What the task asks -> Count the lines of the listing below that contain the string "than", with case taken into account. Reply with the number alone.

Provided data ->
━━━━━━━━

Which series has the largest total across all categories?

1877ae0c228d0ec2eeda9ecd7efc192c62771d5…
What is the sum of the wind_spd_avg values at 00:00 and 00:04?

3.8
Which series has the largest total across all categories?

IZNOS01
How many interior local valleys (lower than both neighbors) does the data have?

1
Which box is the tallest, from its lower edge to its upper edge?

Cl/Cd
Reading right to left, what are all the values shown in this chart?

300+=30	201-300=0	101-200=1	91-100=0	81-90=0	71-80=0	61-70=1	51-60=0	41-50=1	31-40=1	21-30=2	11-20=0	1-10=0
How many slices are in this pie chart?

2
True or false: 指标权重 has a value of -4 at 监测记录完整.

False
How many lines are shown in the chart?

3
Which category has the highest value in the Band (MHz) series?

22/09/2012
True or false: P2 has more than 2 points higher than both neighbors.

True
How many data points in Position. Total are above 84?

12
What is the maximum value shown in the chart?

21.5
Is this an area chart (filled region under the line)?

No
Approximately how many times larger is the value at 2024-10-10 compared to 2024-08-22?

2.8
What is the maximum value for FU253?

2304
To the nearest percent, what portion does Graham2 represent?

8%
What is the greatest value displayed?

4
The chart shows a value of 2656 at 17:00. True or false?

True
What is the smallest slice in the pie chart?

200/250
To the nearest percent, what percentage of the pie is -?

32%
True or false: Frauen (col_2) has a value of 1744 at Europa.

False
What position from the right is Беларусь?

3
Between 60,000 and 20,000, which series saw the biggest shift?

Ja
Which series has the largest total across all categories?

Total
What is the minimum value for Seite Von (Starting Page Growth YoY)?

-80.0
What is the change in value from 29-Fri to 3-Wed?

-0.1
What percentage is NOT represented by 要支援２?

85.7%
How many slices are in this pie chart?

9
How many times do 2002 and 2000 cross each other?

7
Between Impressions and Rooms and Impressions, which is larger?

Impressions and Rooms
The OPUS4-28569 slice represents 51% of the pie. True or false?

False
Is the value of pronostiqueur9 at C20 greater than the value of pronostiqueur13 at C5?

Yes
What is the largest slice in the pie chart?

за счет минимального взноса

━━━━━━━━

Output of the exercise -> 3